Atopic Dermatitis Management: from Conventional Therapies to Biomarker-Driven Treatment Approaches

Abstract

Atopic dermatitis (AD) is a chronic relapsing inflammatory skin disorder characterized by pruritus, skin barrier dysfunction, and immune dysregulation. It significantly impacts the quality of life and increases the risk of infections, sleep disturbances, and psychological distress. AD pathogenesis involves genetic predisposition, environmental triggers, microbiome alterations, and immune dysfunction. Traditional treatments such as topical corticosteroids, calcineurin inhibitors, and systemic immunosuppressants provide symptomatic relief but often fail to provide long-term disease control. The emergence of targeted biologics and Janus kinase inhibitors has transformed AD management by offering more precise and effective therapeutic options. However, treatment responses vary, highlighting the need for biomarker-driven personalized therapies. In this review, we explore the evolving therapeutic landscape of AD, emphasizing the emerging role of biomarker-guided treatment strategies. We highlight recent discoveries of therapeutic (OX40, IgE, IL-5, IL-31, IL-22, thymic stromal lymphopoietin) and diagnostic (TARC/CCL17, MDC/CCL2, filaggrin, sphingosine-1-phosphate, CXCL2) biomarkers that offer promising avenues for patient stratification and treatment monitoring. This review offers novel insight into how the convergence of biomarker research and therapeutic innovation can address current gaps in AD care. Future research should focus on refining biomarker-guided treatment strategies, optimizing therapeutic combinations, and addressing unmet patient needs. The integration of biomarker-guided strategies into routine clinical practice represents a critical step toward long-term disease control and improved quality of life for AD patients.

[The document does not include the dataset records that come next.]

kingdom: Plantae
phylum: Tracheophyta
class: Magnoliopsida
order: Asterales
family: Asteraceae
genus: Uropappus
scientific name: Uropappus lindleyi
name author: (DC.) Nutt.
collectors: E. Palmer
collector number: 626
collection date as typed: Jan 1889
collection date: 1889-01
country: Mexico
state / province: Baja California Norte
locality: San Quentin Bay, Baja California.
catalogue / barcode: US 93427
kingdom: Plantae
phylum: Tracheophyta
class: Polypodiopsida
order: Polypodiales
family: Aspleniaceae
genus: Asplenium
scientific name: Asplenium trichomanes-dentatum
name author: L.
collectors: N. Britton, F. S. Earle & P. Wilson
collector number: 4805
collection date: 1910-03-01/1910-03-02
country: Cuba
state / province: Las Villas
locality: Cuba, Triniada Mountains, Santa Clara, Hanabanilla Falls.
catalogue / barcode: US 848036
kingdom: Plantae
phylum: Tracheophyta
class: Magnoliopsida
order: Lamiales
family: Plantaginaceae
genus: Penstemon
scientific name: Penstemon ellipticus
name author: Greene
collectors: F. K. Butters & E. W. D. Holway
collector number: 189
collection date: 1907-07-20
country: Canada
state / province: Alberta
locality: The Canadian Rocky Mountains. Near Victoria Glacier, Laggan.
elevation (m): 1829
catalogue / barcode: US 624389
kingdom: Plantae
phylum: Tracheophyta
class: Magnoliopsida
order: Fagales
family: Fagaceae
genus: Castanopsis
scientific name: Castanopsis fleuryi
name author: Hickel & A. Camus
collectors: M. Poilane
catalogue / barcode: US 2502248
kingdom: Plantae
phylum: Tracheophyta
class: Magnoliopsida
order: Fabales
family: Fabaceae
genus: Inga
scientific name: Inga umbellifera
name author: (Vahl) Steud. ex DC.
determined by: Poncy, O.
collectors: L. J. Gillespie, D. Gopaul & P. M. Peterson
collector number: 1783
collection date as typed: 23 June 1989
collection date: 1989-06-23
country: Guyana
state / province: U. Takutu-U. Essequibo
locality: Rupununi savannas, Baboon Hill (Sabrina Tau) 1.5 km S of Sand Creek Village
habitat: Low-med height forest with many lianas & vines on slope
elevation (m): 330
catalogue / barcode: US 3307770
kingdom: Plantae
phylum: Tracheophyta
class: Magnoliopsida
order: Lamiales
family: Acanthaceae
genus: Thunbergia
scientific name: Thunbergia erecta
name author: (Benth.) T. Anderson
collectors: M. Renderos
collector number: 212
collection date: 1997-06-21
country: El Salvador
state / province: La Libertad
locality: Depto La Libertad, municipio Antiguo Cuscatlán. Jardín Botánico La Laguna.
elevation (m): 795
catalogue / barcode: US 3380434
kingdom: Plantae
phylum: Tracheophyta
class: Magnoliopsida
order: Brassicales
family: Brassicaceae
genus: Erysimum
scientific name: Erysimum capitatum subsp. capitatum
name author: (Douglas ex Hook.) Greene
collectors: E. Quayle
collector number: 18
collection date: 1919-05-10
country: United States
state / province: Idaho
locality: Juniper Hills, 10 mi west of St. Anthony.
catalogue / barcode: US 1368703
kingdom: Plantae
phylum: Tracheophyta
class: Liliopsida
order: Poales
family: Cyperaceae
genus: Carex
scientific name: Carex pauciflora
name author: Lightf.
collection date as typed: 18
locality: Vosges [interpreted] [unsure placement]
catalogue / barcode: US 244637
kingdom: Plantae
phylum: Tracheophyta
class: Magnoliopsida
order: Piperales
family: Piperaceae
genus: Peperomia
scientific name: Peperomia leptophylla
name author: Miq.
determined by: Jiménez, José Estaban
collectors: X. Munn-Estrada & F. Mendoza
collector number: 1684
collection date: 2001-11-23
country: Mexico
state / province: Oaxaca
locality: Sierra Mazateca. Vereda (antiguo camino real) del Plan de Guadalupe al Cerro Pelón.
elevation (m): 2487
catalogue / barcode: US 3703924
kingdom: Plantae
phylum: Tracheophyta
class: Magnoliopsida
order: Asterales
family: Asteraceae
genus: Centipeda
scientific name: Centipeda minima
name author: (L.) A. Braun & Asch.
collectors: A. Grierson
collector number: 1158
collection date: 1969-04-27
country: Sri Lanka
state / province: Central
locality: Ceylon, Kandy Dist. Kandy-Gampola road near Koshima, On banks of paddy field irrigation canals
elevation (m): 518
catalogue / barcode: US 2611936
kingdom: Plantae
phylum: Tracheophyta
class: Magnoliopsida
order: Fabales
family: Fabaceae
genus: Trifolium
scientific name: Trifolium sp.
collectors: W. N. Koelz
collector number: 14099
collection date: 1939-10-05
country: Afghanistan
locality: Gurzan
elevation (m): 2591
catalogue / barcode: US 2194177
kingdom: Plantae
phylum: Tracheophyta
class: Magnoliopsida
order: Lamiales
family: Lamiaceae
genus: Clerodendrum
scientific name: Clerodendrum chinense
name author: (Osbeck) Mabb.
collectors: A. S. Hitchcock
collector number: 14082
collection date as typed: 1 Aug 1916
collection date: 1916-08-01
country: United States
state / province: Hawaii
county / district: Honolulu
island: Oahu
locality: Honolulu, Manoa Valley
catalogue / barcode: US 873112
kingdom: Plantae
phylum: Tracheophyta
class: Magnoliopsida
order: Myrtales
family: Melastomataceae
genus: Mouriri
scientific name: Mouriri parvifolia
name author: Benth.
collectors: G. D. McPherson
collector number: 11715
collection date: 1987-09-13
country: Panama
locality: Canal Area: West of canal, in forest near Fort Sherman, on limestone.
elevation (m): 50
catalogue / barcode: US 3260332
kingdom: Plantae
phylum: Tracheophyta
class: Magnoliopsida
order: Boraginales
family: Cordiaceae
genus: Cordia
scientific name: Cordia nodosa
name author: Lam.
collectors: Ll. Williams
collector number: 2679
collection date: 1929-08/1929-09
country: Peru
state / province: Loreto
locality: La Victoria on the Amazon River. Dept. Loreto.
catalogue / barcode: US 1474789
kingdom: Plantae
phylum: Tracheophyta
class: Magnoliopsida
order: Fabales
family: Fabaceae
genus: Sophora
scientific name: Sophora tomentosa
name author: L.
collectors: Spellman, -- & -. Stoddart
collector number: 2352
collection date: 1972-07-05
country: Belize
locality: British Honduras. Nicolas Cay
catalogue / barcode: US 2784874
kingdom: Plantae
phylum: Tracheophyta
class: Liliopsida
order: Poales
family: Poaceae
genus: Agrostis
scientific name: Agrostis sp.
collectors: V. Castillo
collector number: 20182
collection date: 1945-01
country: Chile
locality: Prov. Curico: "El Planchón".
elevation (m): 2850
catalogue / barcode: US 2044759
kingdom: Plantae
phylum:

Keywords: Atopic dermatitis; Biomarkers; Conventional treatment; Precision medicine; Targeted therapies.

Fig. 1

A comprehensive overview of atopic dermatitis (AD) management, illustrating conventional therapies and biomarker-driven treatments. Conventional therapies include topical agents, systemic corticosteroids, and systemic treatments such as monoclonal antibodies, Janus kinase (JAK) inhibitors, and antimetabolites. Biomarker-driven treatments focus on therapeutic and diagnostic biomarkers, which play a crucial role in targeted therapy and personalized treatment approaches for AD.

Fig. 2

Schematic representation of the pathophysiology of atopic dermatitis and the mechanisms of action of key conventional and biomarker-driven therapies. The disease is characterized by skin barrier disruption, allergen penetration, and microbial colonization, leading to Th2-dominant immune activation and cytokine overproduction. The left panel highlights targeted therapies which include monoclonal antibodies and biologics (e.g., dupilumab, tralokinumab, lebrikizumab, fezakinumab, omalizumab, ligelizumab, tezepelumab, amlitelimab, telazorlimab, rocatinlimab, nemolizumab, mepolizumab, benralizumab), small molecule inhibitors (e.g., JAK inhibitors, PDE4 inhibitors), and conventional treatments, such as topical corticosteroids and calcineurin inhibitors. The right panel depicts antimetabolites used in conventional systemic therapy, such as cyclosporine, methotrexate, azathioprine, and mycophenolate mofetil, which broadly suppress T-cell activation and proliferation. Together, these therapies target distinct immune pathways, ranging from broad immunosuppression to biomarker-driven precision medicine in atopic dermatitis management. S. aureus, Staphylococcus aureus; Th, T helper cell; IL, interleukin; TSLP, thymic stromal lymphopoietin; PDE4, phosphodiesterase-4; IgE, immunoglobulin E; IMPDH, inosine monophosphate dehydrogenase; NFAT, nuclear factor of activated T-cells; AICAR IMP, 5-aminoimidazole-4-carboxamide ribonucleotide transformylase/inosine monophosphate; DHFR, dihydrofolate reductase.